Dataset entries
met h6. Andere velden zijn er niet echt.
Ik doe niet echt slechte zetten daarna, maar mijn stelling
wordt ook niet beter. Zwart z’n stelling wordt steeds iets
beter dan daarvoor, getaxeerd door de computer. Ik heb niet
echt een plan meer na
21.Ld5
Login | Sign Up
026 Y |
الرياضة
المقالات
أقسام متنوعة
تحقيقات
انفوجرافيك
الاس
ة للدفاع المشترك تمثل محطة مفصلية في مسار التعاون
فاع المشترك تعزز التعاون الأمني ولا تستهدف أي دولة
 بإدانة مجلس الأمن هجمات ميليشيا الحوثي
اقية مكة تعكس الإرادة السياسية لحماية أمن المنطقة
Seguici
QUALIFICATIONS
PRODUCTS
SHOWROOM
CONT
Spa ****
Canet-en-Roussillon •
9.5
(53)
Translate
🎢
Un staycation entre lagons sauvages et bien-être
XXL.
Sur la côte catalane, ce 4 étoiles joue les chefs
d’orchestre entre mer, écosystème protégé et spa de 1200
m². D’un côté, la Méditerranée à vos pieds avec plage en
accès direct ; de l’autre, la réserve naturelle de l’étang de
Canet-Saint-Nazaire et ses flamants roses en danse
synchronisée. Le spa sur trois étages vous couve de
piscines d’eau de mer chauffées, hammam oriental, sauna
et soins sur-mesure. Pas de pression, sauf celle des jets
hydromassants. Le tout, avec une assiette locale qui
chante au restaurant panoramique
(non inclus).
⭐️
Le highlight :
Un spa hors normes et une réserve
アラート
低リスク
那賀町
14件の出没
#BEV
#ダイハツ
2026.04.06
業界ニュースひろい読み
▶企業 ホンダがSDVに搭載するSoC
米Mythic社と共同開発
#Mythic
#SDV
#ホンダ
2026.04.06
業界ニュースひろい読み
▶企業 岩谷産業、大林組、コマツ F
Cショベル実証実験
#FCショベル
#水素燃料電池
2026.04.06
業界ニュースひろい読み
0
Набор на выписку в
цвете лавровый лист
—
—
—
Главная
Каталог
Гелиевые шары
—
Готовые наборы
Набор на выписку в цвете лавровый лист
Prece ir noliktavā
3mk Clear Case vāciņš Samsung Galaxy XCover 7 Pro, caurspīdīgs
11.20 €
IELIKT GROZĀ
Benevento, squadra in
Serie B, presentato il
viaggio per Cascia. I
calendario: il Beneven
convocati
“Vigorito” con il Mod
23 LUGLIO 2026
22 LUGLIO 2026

**What the task asks:** Which lines of the records contain "лавровый"? Show each of them.

**Answer space:**
цвете лавровый лист
Набор на выписку в цвете лавровый лист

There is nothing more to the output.